• [Tarefa solicitada]: Retome a declaração sobre a queda do governo de Morsi no Egito, redigindo a continuação logo após a pergunta com que ela termina.

Declaração da LIT – QI

Tomando as rédeas de seu próprio destino, a imponente luta do povo egípcio volta a comover o mundo. Uma nova data entrou na história da heróica revolução do país mais populoso da região: 30 de junho de 2013.
 
O governo encabeçado por Mohamed Morsi, apoiado em um pacto estabelecido entre a Irmandade Muçulmana e a alta cúpula militar, desmoronou três dias após as mobilizações das ruas.
A derrubada do governo de Morsi significa uma nova e imensa vitória das massas populares. E, como tal, foi reconhecida e festejada desde o começo pelo povo egípcio.
 
A cúpula dos generais viu-se obrigada, forçada pela mobilização de massas, a sacrificar outro governo servil a seus interesses: primeiro o de Mubarak, agora o de Morsi. A situação do regime, depois de cada golpe recebido do movimento de massas, se torna mais precária, mais frágil, mesmo que os militares ainda consigam manobrar.
 
A queda desses governos abalou novamente a estabilidade do regime e o colocou na defensiva. Para conservar o poder, os generais tiveram que fazer uma série de concessões no terreno democrático (a última foi sacrificar Morsi), mas se mostram incapazes de fazer o mesmo no terreno econômico. O resultado deste processo é um grau de instabilidade cada vez maior no regime. O golpe preventivo não encerra o processo, ao contrário, empurra-o adiante.
 
Porque os militares saem com prestígio?

• [Linhas]:
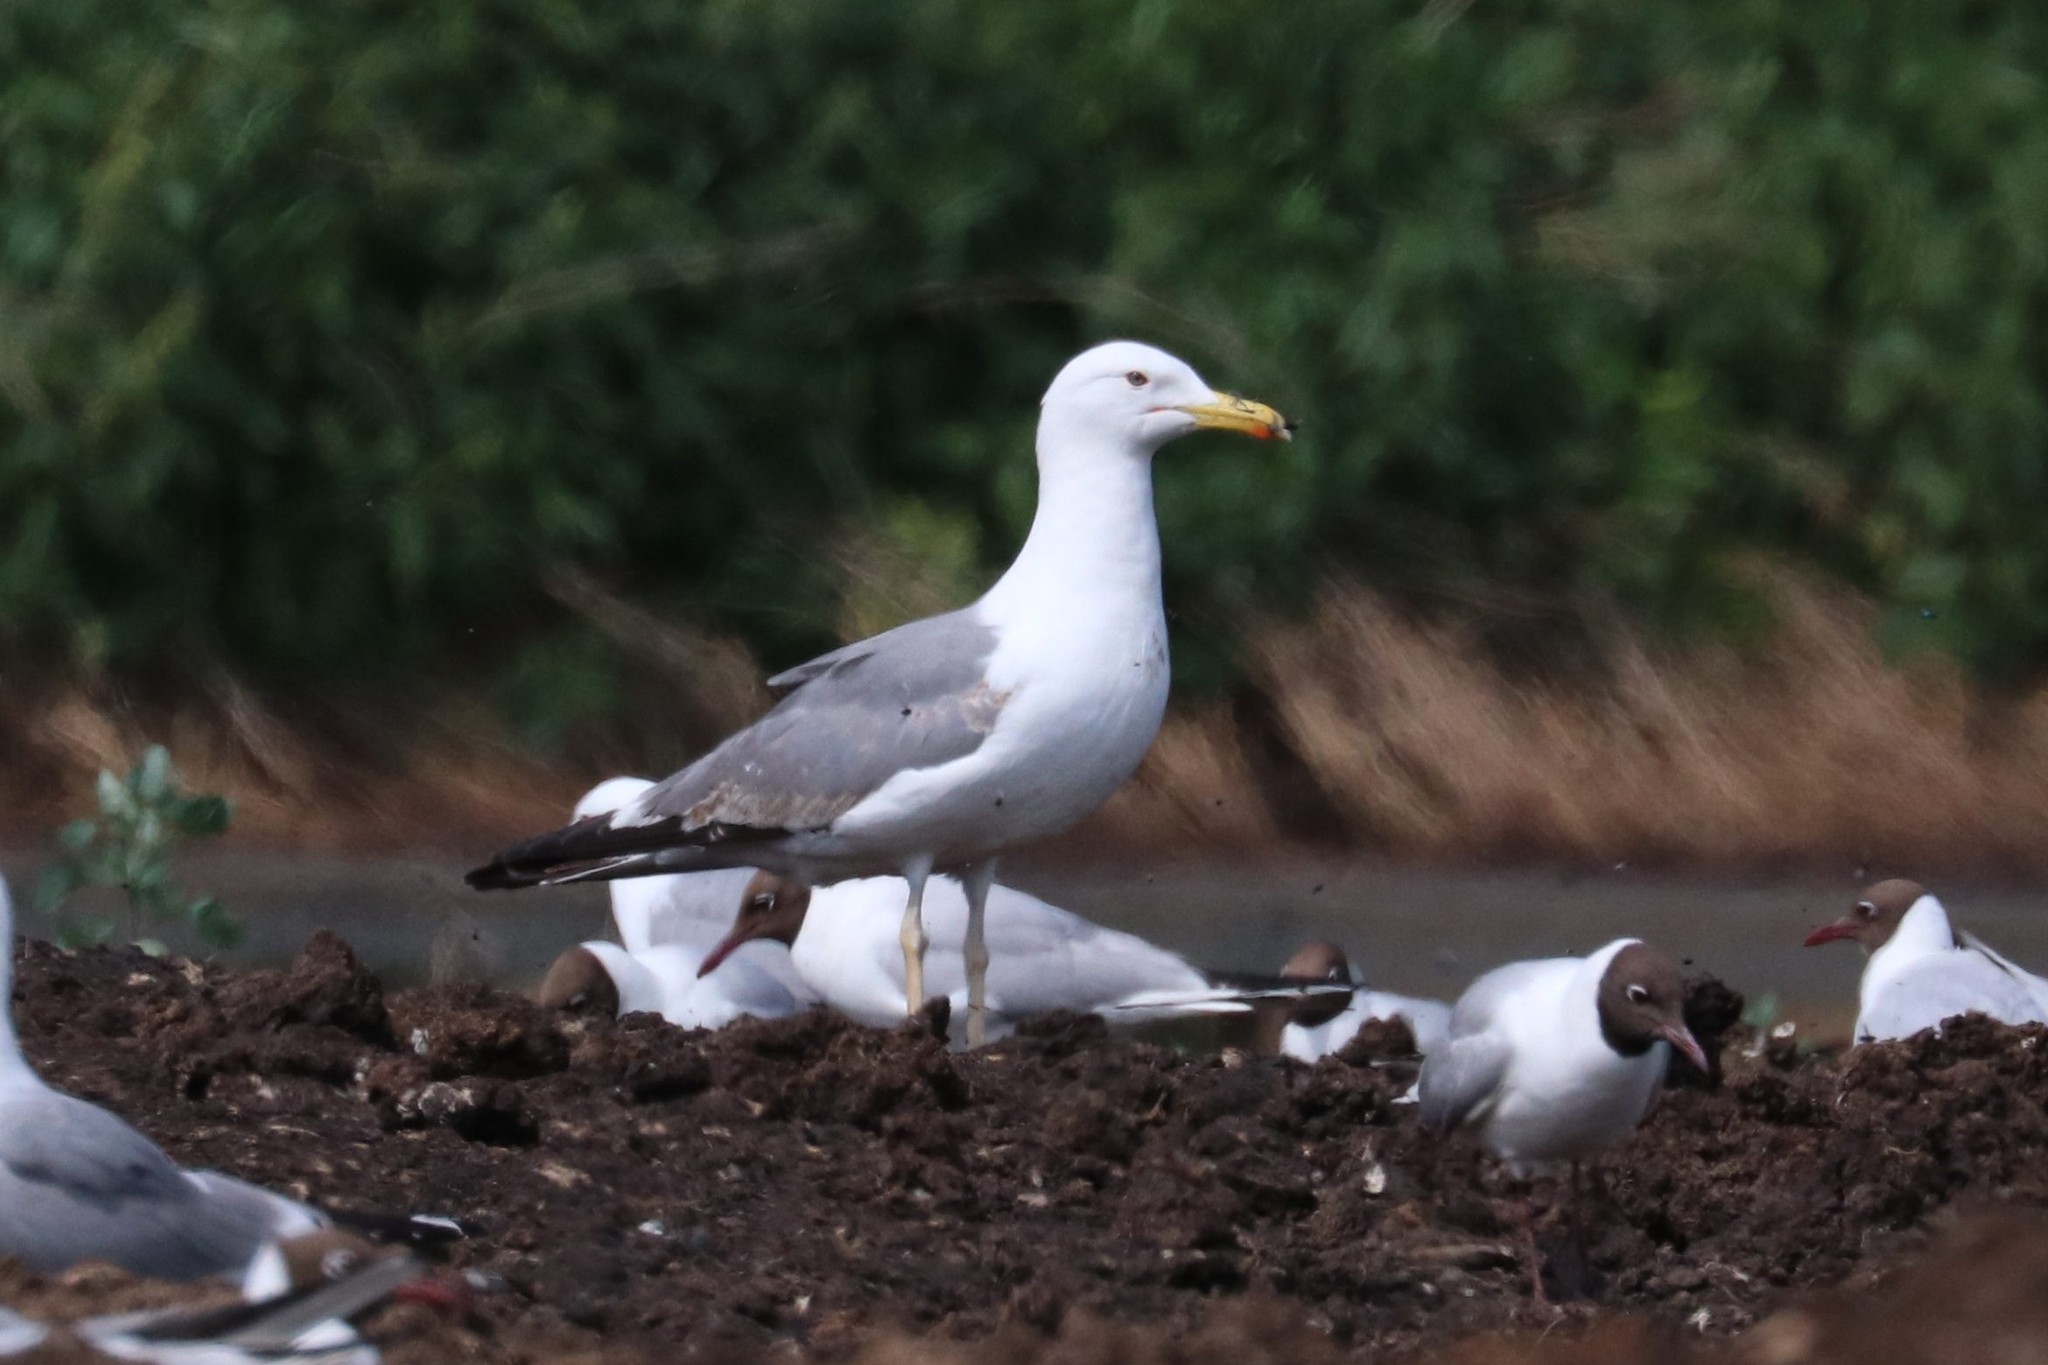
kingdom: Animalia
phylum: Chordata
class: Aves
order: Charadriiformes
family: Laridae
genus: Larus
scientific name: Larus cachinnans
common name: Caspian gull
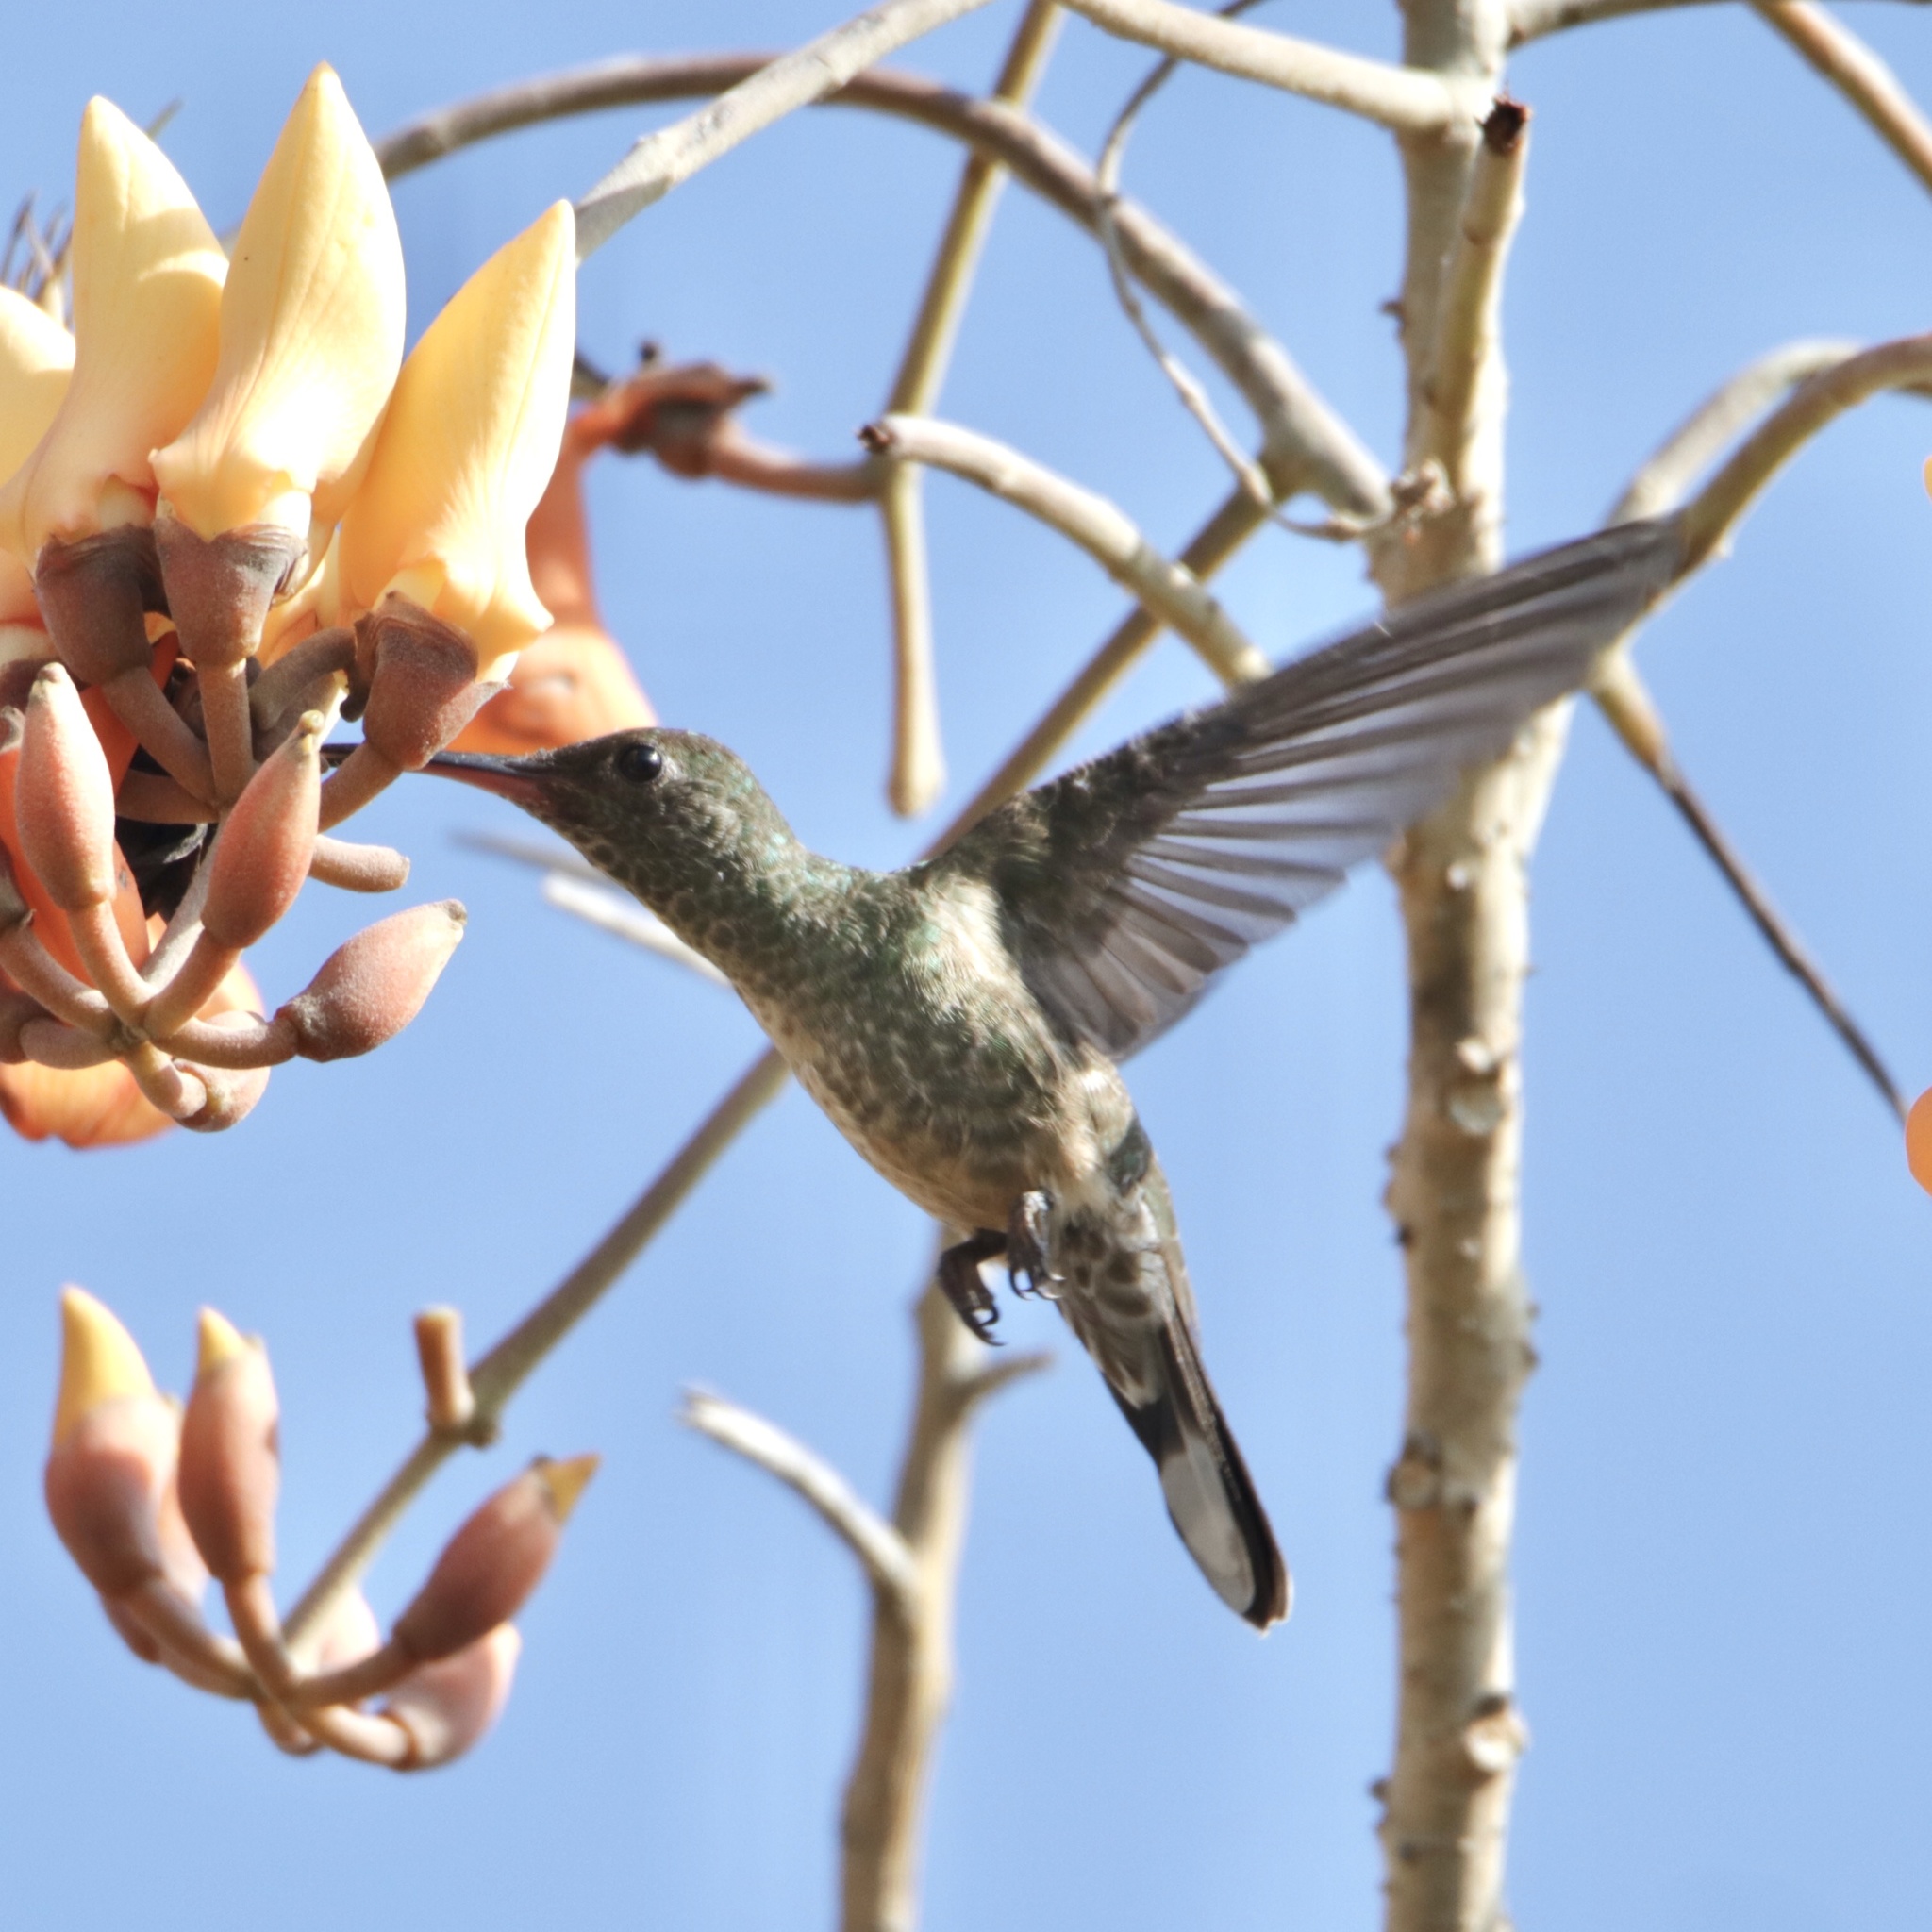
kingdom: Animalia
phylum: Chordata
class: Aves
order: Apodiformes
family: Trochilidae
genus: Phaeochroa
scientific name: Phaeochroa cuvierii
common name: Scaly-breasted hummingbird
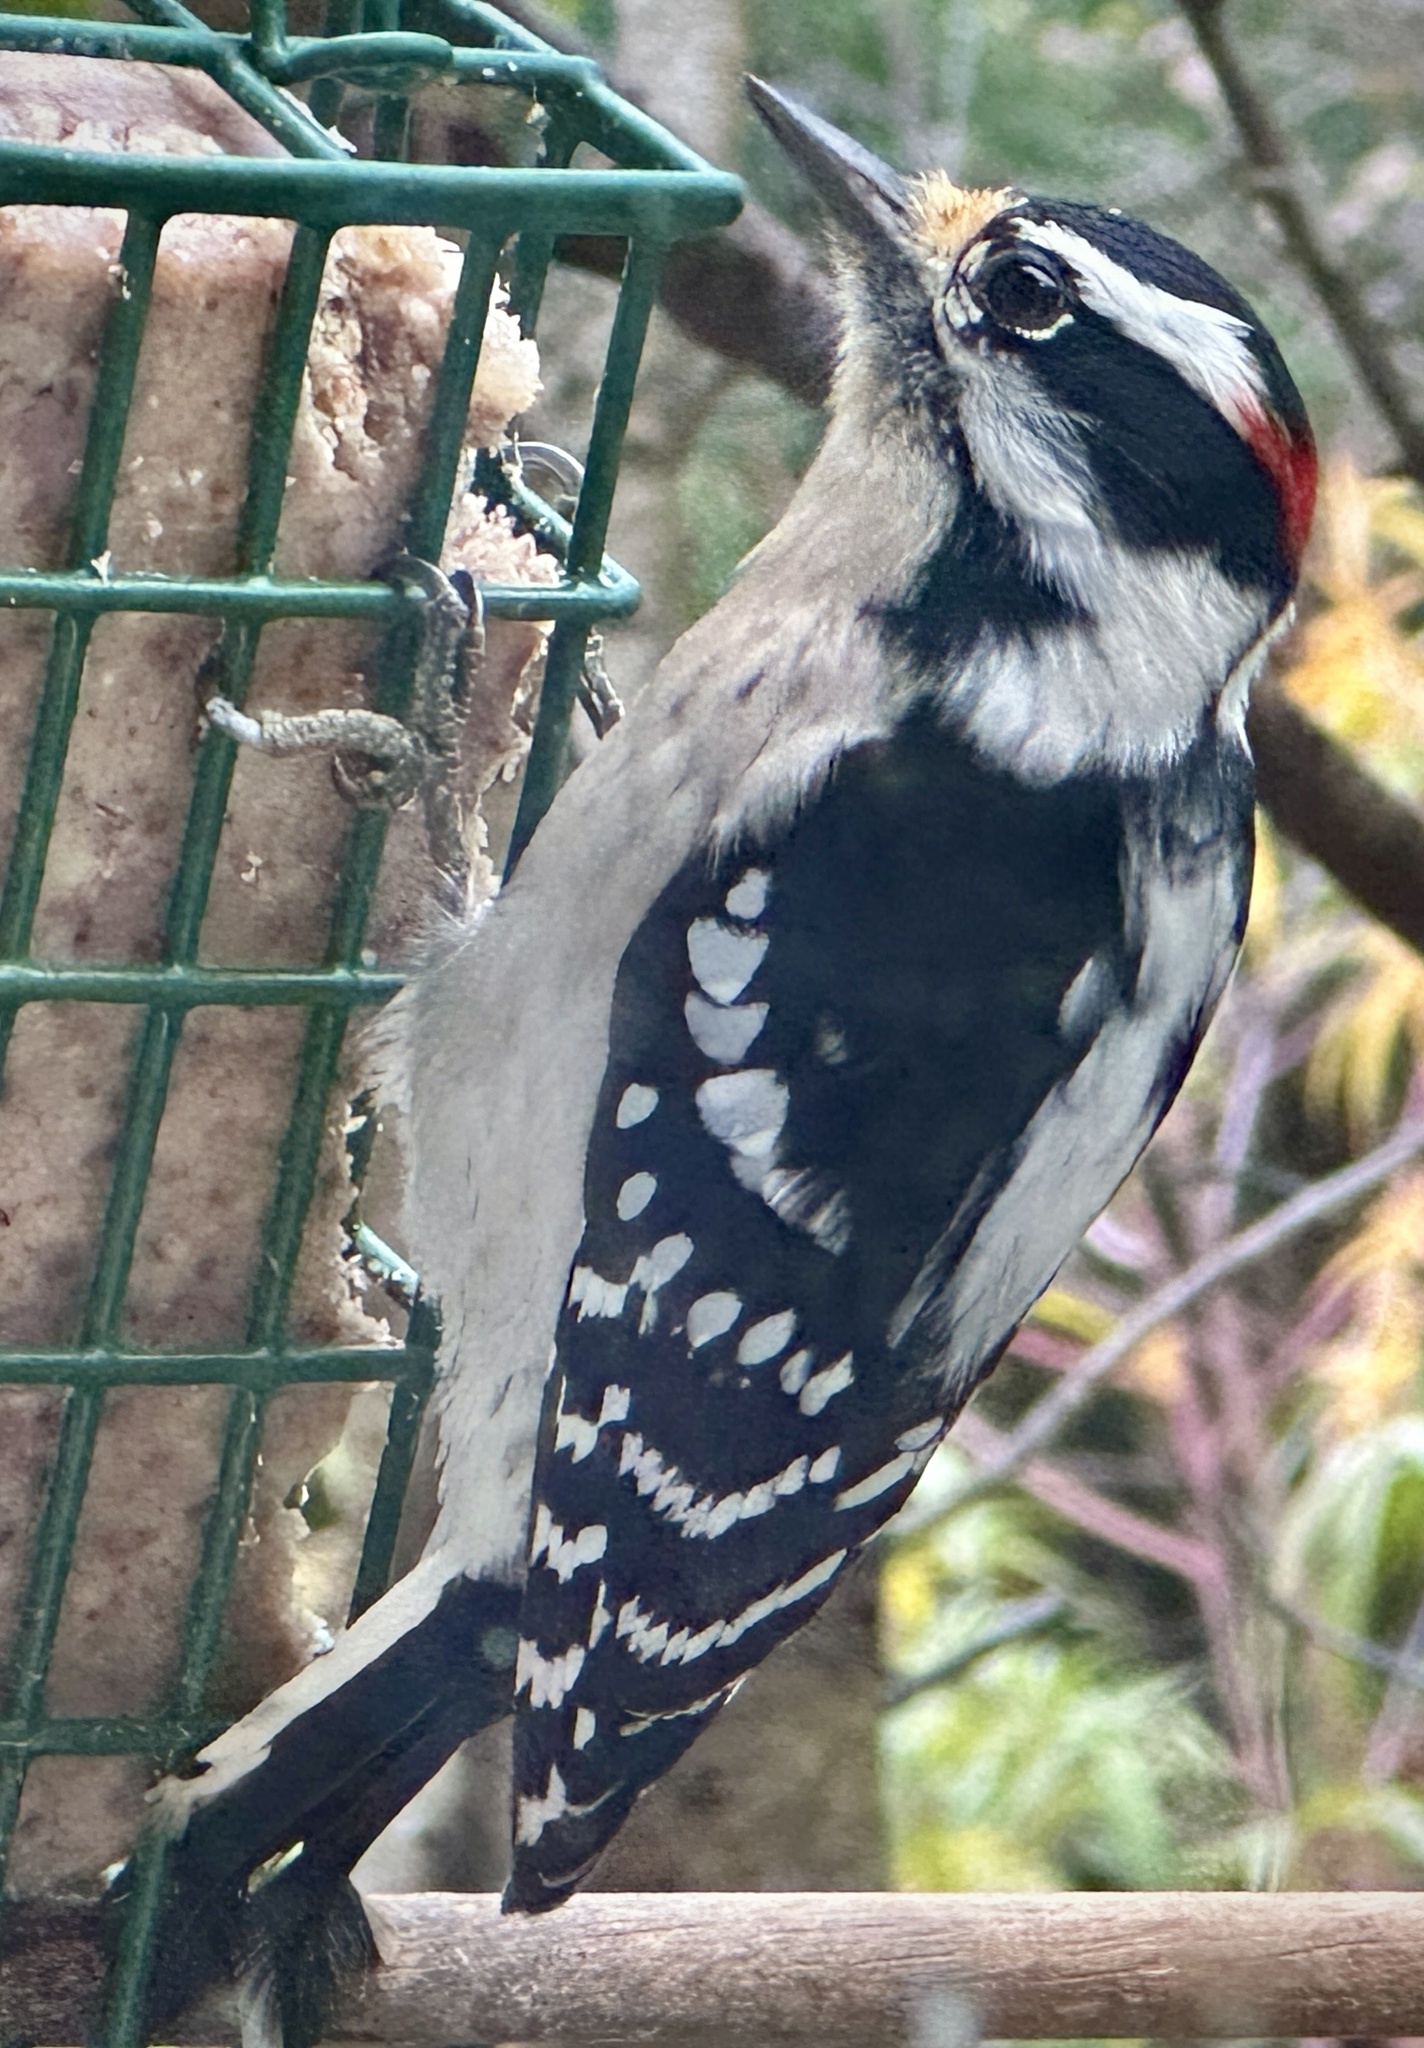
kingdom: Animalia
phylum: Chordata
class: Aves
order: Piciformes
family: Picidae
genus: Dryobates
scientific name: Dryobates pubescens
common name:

• [Resposta da tarefa]:
A ação do Exército deu aos generais muito prestígio entre a população, além de causar uma grande confusão na vanguarda e na esquerda antirregime, que têm lutado incessantemente contra Mubarak e Morsi. Tamanha contradição precisa ser explicada e é necessário entender a razão da confiança e do apoio popular às Forças Armadas.
 
Frente às grandes mobilizações que derrubaram Mubarak e Morsi, em vez de reprimir e orquestrar um banho de sangue, como se espera de um regime militar contrarrevolucionário, os militares se viram obrigados a se reacomodar e a fazer concessões democráticas, ao ponto de destituir seus dois últimos governos. Assim, puderam se apresentar e ser vistos por amplos setores de massas como “amigos” e “guardiões” das aspirações do povo.
 
Mas o prestígio político do Exército egípcio tem raízes mais profundas e históricas. Apesar de ser financiado diretamente pelos EUA, a partir dos acordos de paz de Camp David com Israel, seu prestígio está baseado, contraditoriamente, em seu passado antimperialista.
 
No período do nacionalismo e pan-arabismo nasserista, o Exército destituiu a monarquia, enfrentou o imperialismo e chegou a nacionalizar o canal de Suez. A reputação dos militares tem a ver, também, com as
guerras que empreenderam contra Israel: a Guerra dos Seis Dias, em 1967, e a de Yom Kipur, em 1973.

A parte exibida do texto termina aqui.